Here, in a large house, formerly a house of state, lives Mr. Tulkinghorn. It is let off in sets of chambers now, and in those shrunken fragments of its greatness, lawyers lie like maggots in nuts. But its roomy staircases, passages, and antechambers still remain; and even its painted ceilings, where Allegory, in Roman helmet and celestial linen, sprawls among balustrades and pillars, flowers, clouds, and big-legged boys, and makes the head ache — as would seem to be Allegory’s object always, more or less. Here, among his many boxes labelled with transcendent names, lives Mr. Tulkinghorn, when not speechlessly at home in country-houses where the great ones of the earth are bored to death. Here he is today, quiet at his table. An oyster of the old school whom nobody can open.
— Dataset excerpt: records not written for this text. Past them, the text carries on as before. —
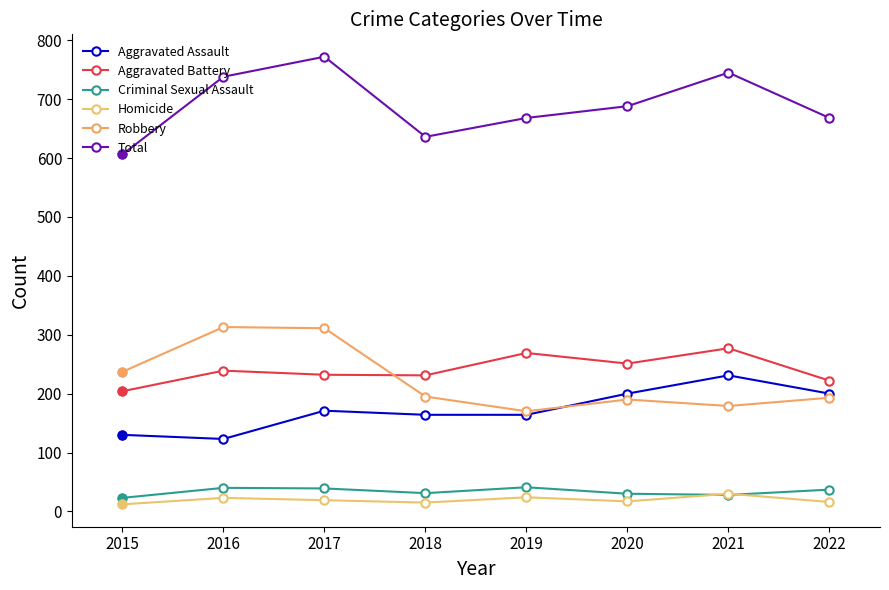

True or false: Total and Homicide cross at least once.

False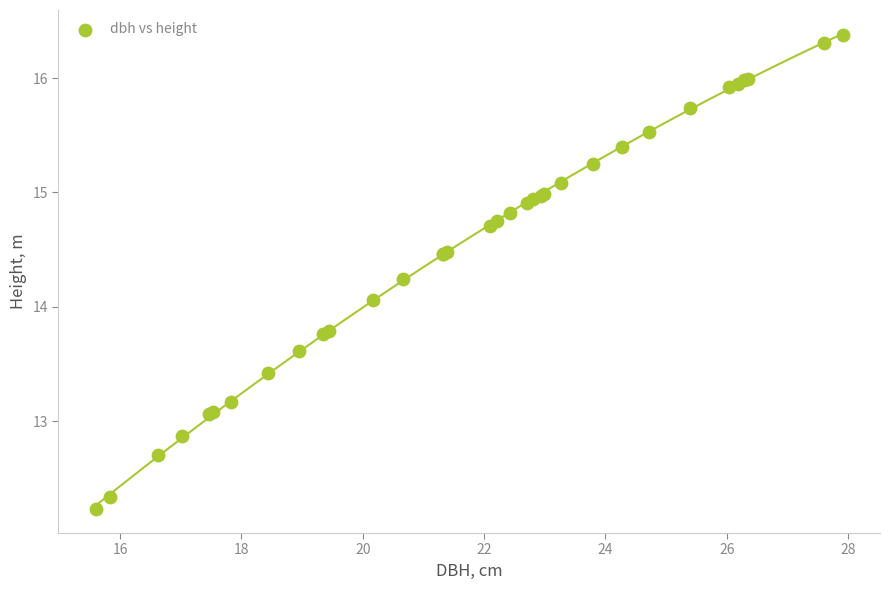

What Y value in the scatter plot is closest to 14?

14.1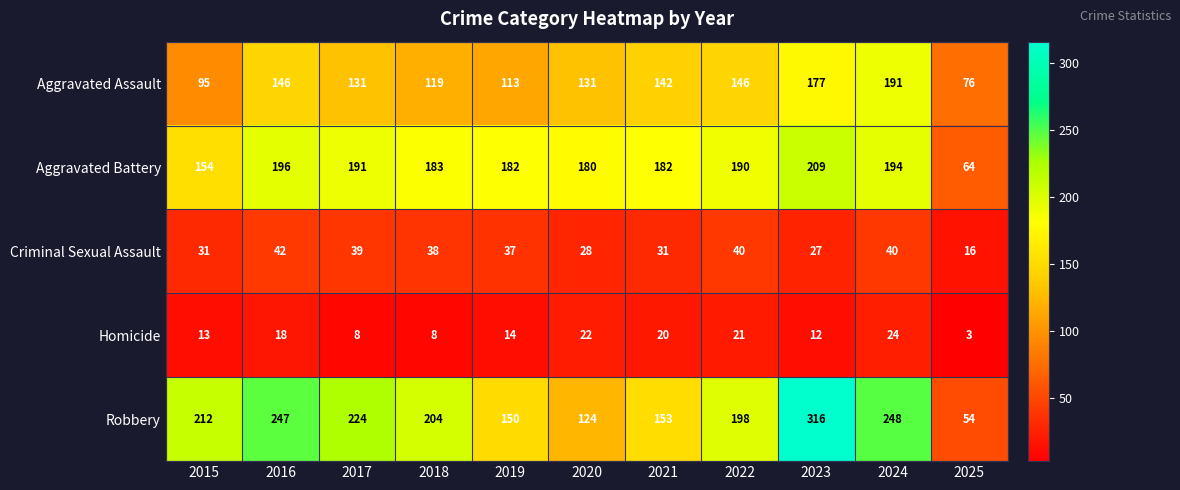

How many data points does each series have?

11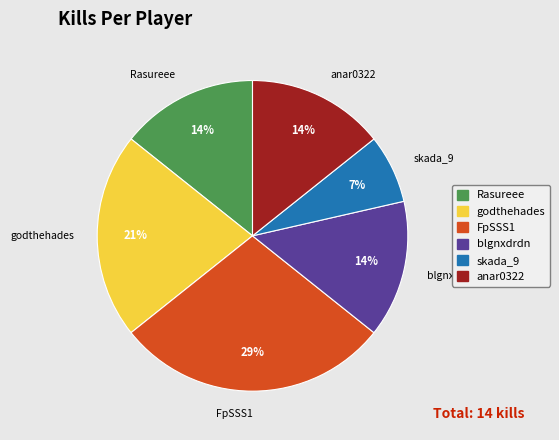

Between Rasureee and godthehades, which is larger?

godthehades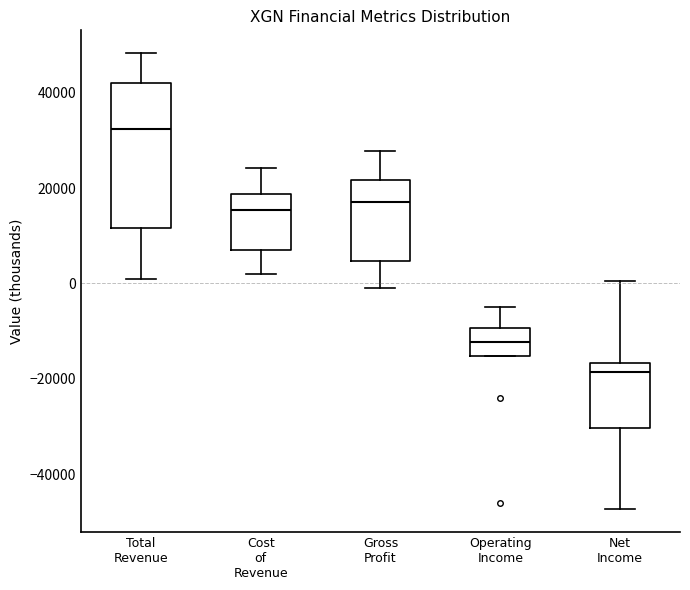

Comparing the boxes themselves (not the whiskers), which one is the tallest?

Total Revenue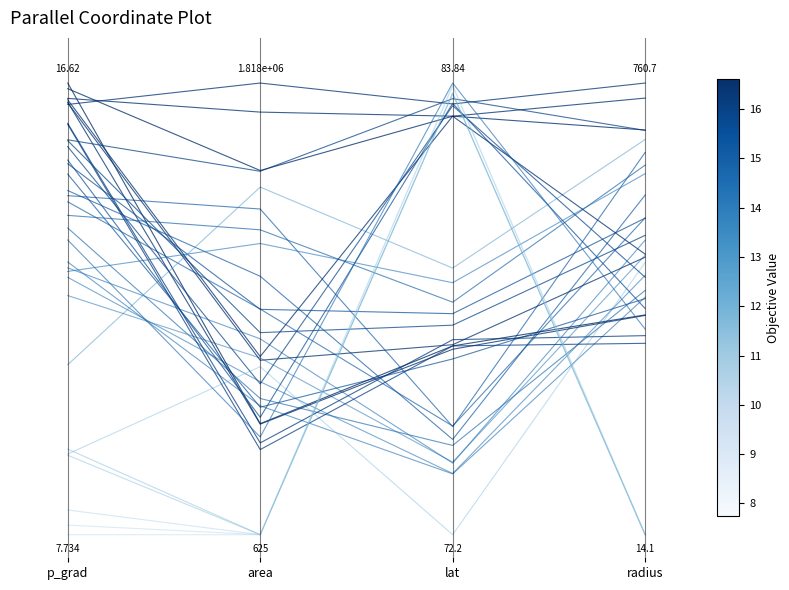

Where is the data nearest to the value 0?

lat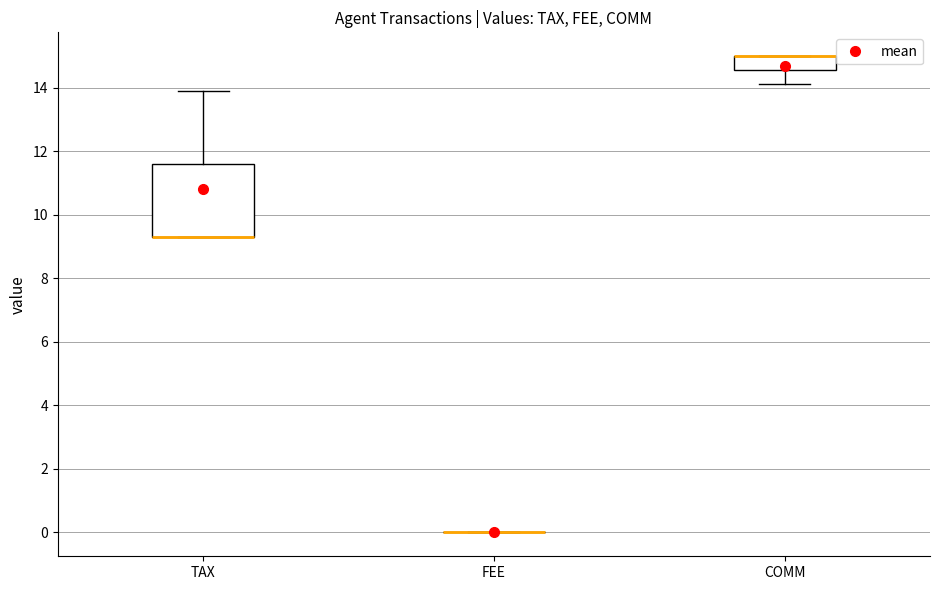

Reading left to right, read every box against the y-axis: the position of its median line, the range the box covers, and the ends of its whiskers. The values are not printed on the chart, so give them approximately, as read against the axis.

TAX: median 9.4 (drawn on the box's lower edge), box 9.4 to 11.6, whiskers 9.4 to 13.8
FEE: box collapsed to a line at 0.0, whiskers 0.0 to 0.0
COMM: median 15.0 (drawn on the box's upper edge), box 14.6 to 15.0, whiskers 14.2 to 15.0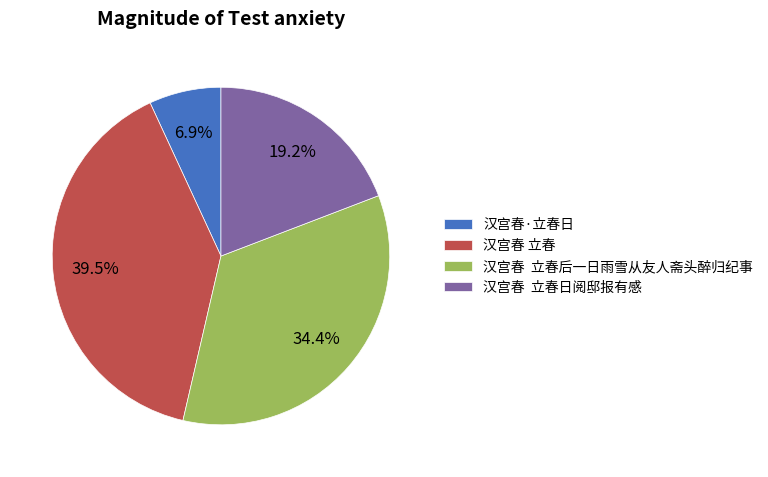

What is the ratio of the value at 汉宫春 立春 to the value at 汉宫春 立春后一日雨雪从友人斋头醉归纪事?

1.1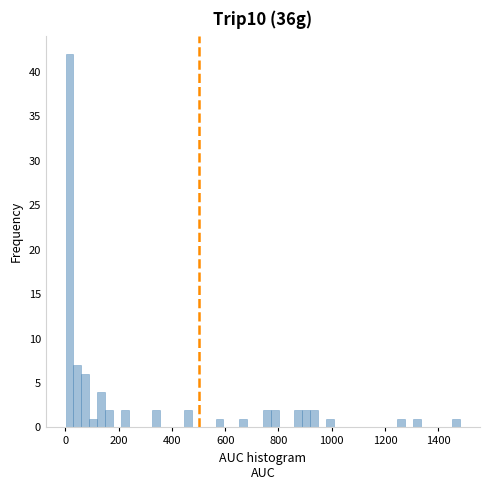

Around what value on the x-axis is the tallest bar? Give the approximate position of its centre, as read against the axis.

20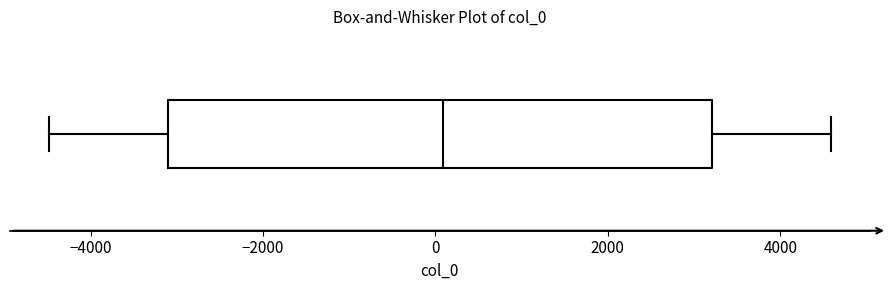

Read this box plot against the x-axis: the position of the median line, the range covered by the box, and the ends of both whiskers. The values are not printed on the chart, so give them approximately, as read against the axis.

median 0, box -3000 to 3200, whiskers -4400 to 4600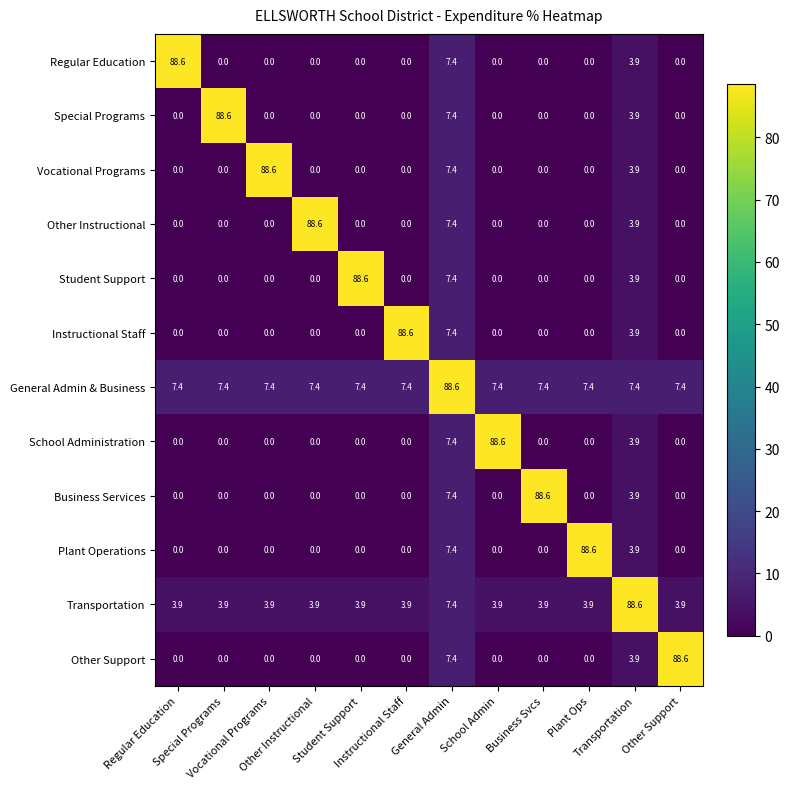

What is the sum of all Business Services values?

99.9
But the most lasting characters in Dickens are those, such as Esther Summerson and John Jarndyce in Bleak House, whose kindness and generosity endure amid the dehumanizing world around them, another lesson I would hope a law student or lawyer would take from reading Bleak House to set off any despair about law's purposes. Catholic critics from G.K. Chesterton to Peter Ackroyd have rightly seen in Dickens a reflection of merry English Catholicism, summarized in this bit from Chesterton’s Charles Dickens (1906):

If we are to look for lessons, here at least is the last and deepest lesson of Dickens. It is in our own daily life that we are to look for the portents and the prodigies. This is the truth, not merely of the fixed figures of our life; the wife, the husband, the fool that fills the sky. It is true of the whole stream and substance of our daily experience; every instant we reject a great fool merely because he is foolish. Every day we neglect Tootses and Swivellers, Guppys and Joblings, Simmerys and Flashers. Every day we lose the last sight of Jobling and Chuckster, the Analytical Chemist, or the Marchioness. Every day we are missing a monster whom we might easily love, and an imbecile whom we should certainly admire.

This is the real gospel of Dickens; the inexhaustible opportunities offered by the liberty and the variety of man. Compared with this life, all public life, all fame, all wisdom, is by its nature cramped and cold and small. For on that defined and lighted public stage men are of necessity forced to profess one set of accomplishments, to rise to one rigid standard. It is the utterly unknown people who can grow in all directions like an exuberant tree. It is in our interior lives that we find that people are too much themselves. It is in our private life that we find them swelling into the enormous contours, and taking on the colours of caricature. Many of us live publicly with featureless public puppets, images of the small public abstractions. It is when we pass our own private gate, and open our own secret door, that we step into the land of the giants.

Charles Dickens's work is one of the high achievements in our English language of the human spirit. For that reason, everyone—even lawyers, whom he subjected to such searching criticism in Bleak House—has reason to celebrate tomorrow the comradeship and joy that Chesterton offered as his final word on Dickens:

The hour of absinthe is over. We shall not be much further troubled with the little artists who found Dickens too sane for their sorrows and too clean for their delights. But we have a long way to travel before we get back to what Dickens meant: and the passage is along a rambling English road, a twisting road such as Mr. Pickwick travelled. But this at least is part of what he meant; that comradeship and serious joy are not interludes in our travel; but that rather our travels are interludes in comradeship and joy, which through God shall endure for ever. The inn does not point to the road; the road points to the inn. And all roads point at last to an ultimate inn, where we shall meet Dickens and all his characters: and when we drink again it shall be from the great flagons in the tavern at the end of the world.